Define an external endpoint

The first step is to define an external endpoint. External endpoint have their own description. To display external entities, AskOmics need the Abstraction of the distant endpoint.

This external abstraction can be build automatically or manually.

Auto-generate external abstraction with abstractor

Abstractor is a command line tool that auto-generate an abstraction from a distant endpoint.

pip install abstractor
abstractor -e <endpoint_url> -p <entity_prefix> -o <output_file>

Warning

Abstractor scan all things in the SPARQL endpoint. You may wish to review the generated file to delete unwanted things.

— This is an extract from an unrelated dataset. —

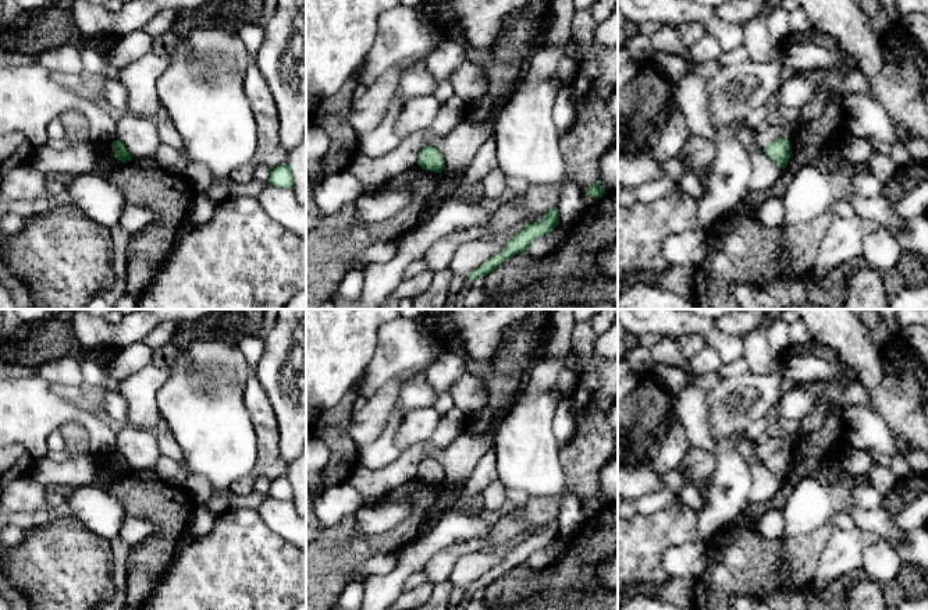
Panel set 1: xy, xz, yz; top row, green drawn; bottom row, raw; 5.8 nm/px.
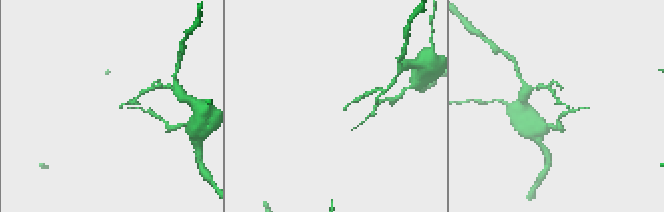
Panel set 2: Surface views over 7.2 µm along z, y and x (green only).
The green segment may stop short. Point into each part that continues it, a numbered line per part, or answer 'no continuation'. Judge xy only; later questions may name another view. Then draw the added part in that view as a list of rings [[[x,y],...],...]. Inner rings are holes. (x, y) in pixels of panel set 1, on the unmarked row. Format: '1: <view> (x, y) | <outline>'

Integrate external abstraction into AskOmics

Once external endpoint's abstraction is generated, its time to add it into AskOmics. Upload it and integrate it.

Integrating an external abstraction

Warning

Check that advanced options > Distant endpoint contain URL of the external endpoint

Query external endpoint

Starting entities

If AskOmics already contains local data, external startpoint are not displayed by default on the start page. Use the Source dropdown button to display external entities.

External startpoint

Linking to your own data

To link a local dataset to the external endpoint, the file must be structured in a certain way.

The input file must describe the relation with the external entity. Much like a 'normal' relation, it goes through the header.

In this case however, instead of simply the entity name, the column name must contain either the full URI or the CURIE of the external entity (e.g http://nextprot.org/rdf#Gene). The values of the column must also be the exact uri (full URI or CURIE) of the targeted entity, instead of a raw value.

For example, the file below describe en entity gene who is linked to an external entity Gene. The external one is prefixed with the full uri used in the external endpoint. In the values of the column, you will need to also use the full URI / CURIE.

gene value concern@http://nextprot.org/rdf#Gene
gene_1 0 http://nextprot.org/rdf/gene/ENSG00000169594
gene_2 1 http://nextprot.org/rdf/gene/ENSG00000156603

Perform a federated query

Once the relations are described, links between local and distant entities are automatically created by AskOmics. The query is distributed to the external endpoint and results are returned like a classic query.